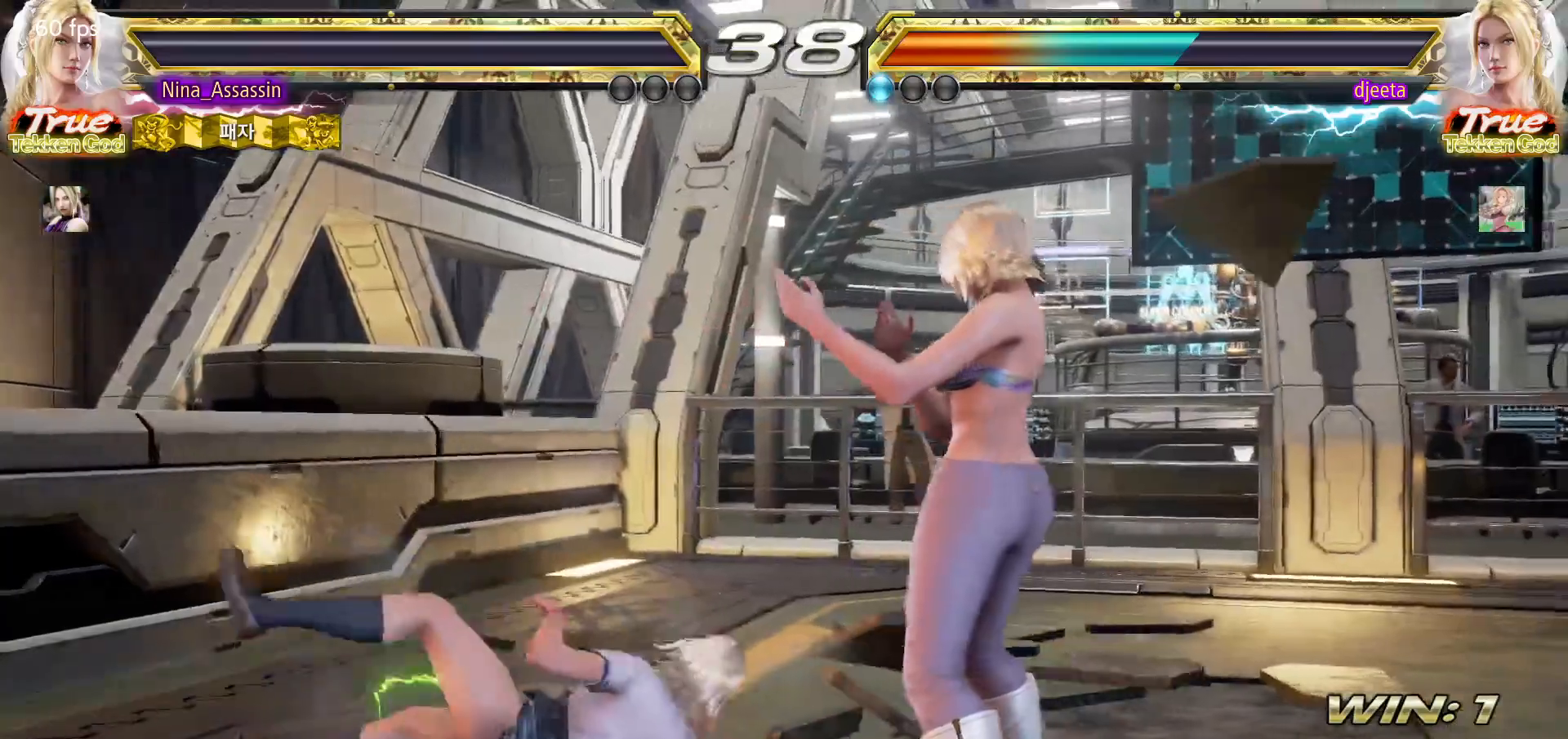
{"buttons": [], "left_stick": "center", "events": [[33, "START", "up"], [117, "START", "down"], [183, "START", "up"], [267, "START", "down"], [333, "START", "up"], [417, "START", "down"], [500, "START", "up"]]}
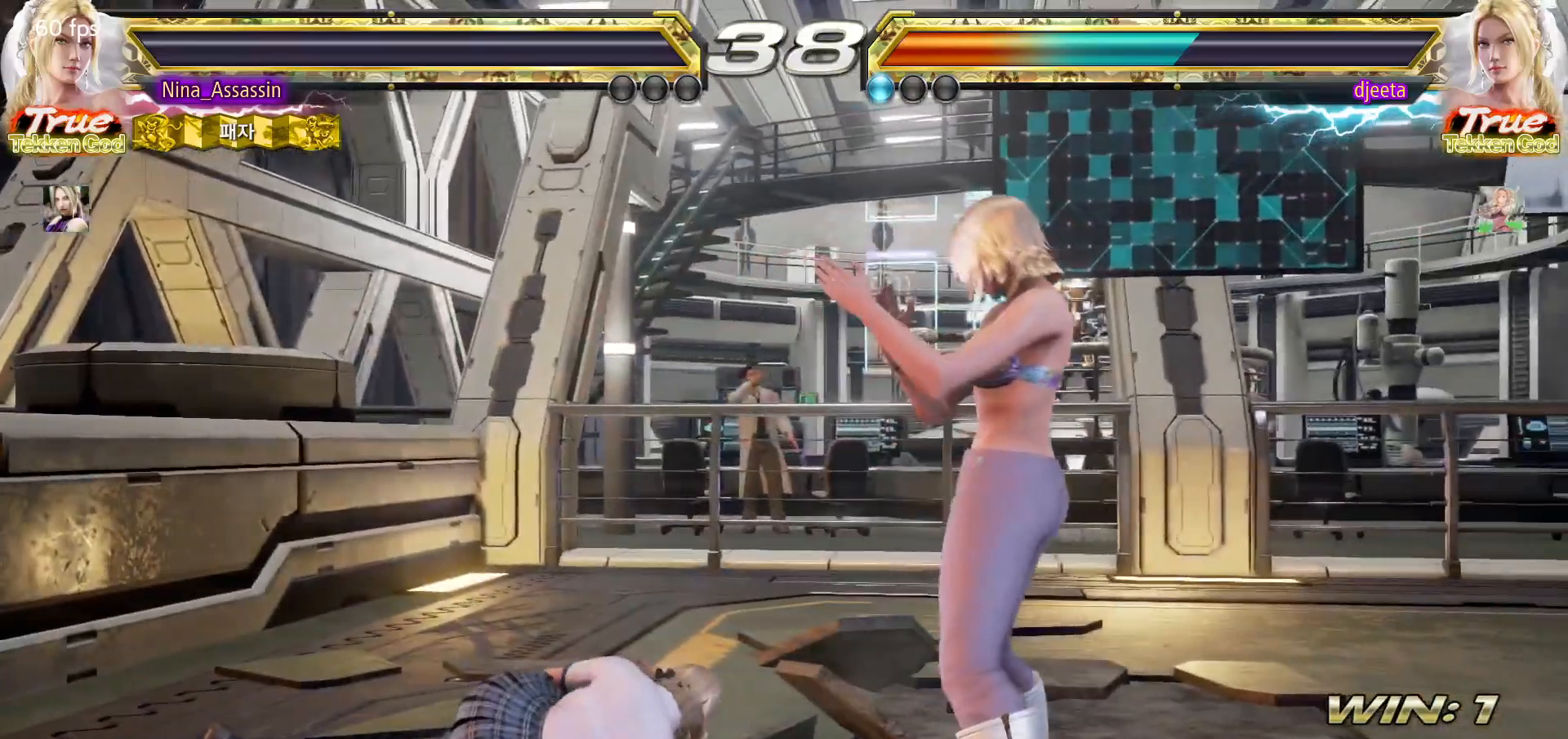
{"buttons": [], "left_stick": "center", "events": [[83, "START", "down"], [150, "START", "up"], [217, "START", "down"], [300, "START", "up"], [367, "START", "down"], [467, "START", "up"]]}
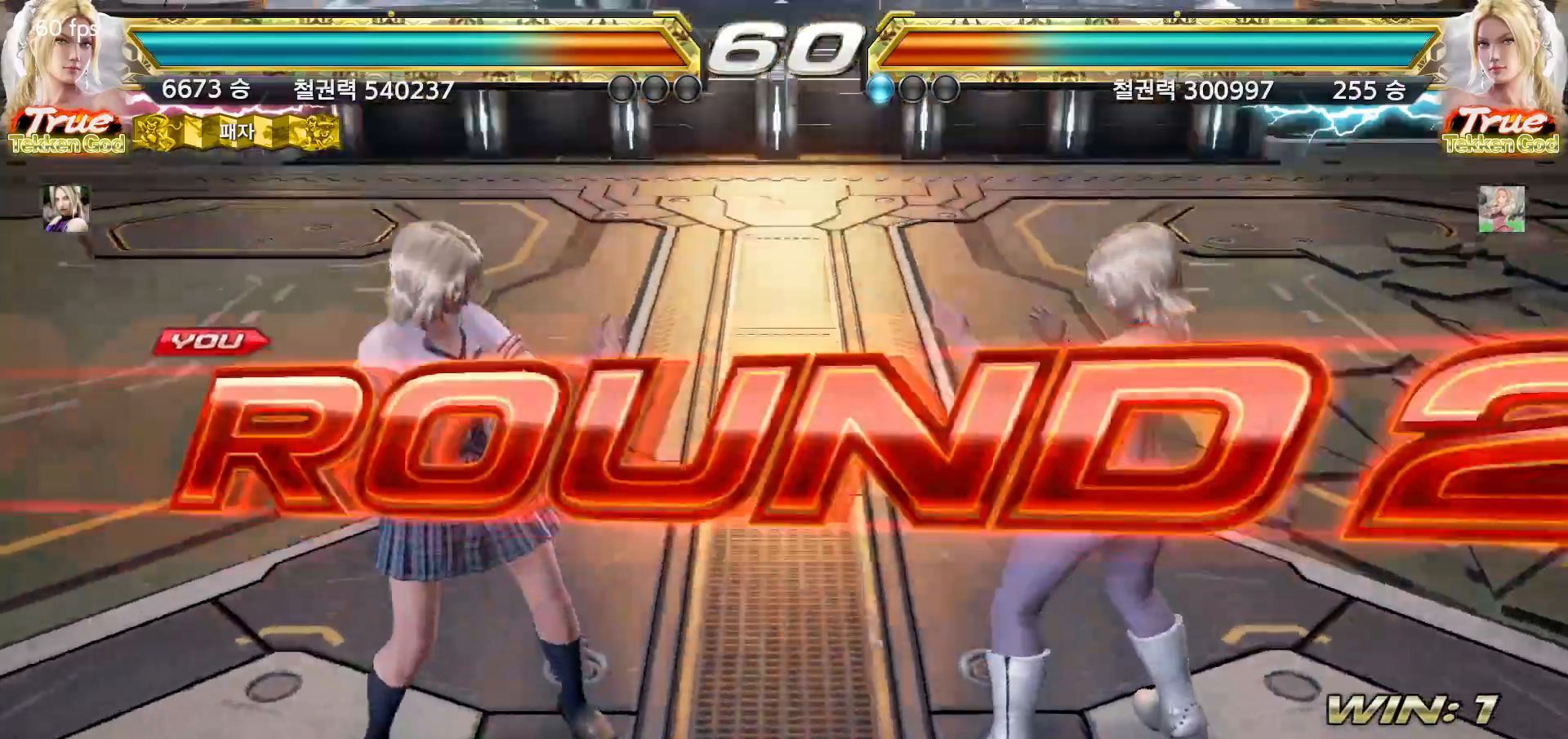
{"buttons": ["START"], "left_stick": "center", "events": [[33, "START", "down"], [117, "START", "up"], [183, "START", "down"], [267, "START", "up"], [333, "START", "down"], [417, "START", "up"], [483, "START", "down"]]}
- - -
What you need to do ::
Give back every line of the material above word for word, leaving out the pictures.

Solution to this task ::
{"buttons": [], "left_stick": "center", "events": [[33, "START", "up"], [117, "START", "down"], [183, "START", "up"], [267, "START", "down"], [333, "START", "up"], [417, "START", "down"], [500, "START", "up"]]}
{"buttons": [], "left_stick": "center", "events": [[83, "START", "down"], [150, "START", "up"], [217, "START", "down"], [300, "START", "up"], [367, "START", "down"], [467, "START", "up"]]}
{"buttons": ["START"], "left_stick": "center", "events": [[33, "START", "down"], [117, "START", "up"], [183, "START", "down"], [267, "START", "up"], [333, "START", "down"], [417, "START", "up"], [483, "START", "down"]]}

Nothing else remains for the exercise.